YOUR GOAL -> Retype every line of the listing below exactly, keeping each character the same.

GIVEN RECORDS ->
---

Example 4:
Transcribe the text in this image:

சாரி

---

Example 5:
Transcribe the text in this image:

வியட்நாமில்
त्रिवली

FULL OUTPUT ->
---

Example 4:
Transcribe the text in this image:

சாரி

---

Example 5:
Transcribe the text in this image:

வியட்நாமில்
त्रिवली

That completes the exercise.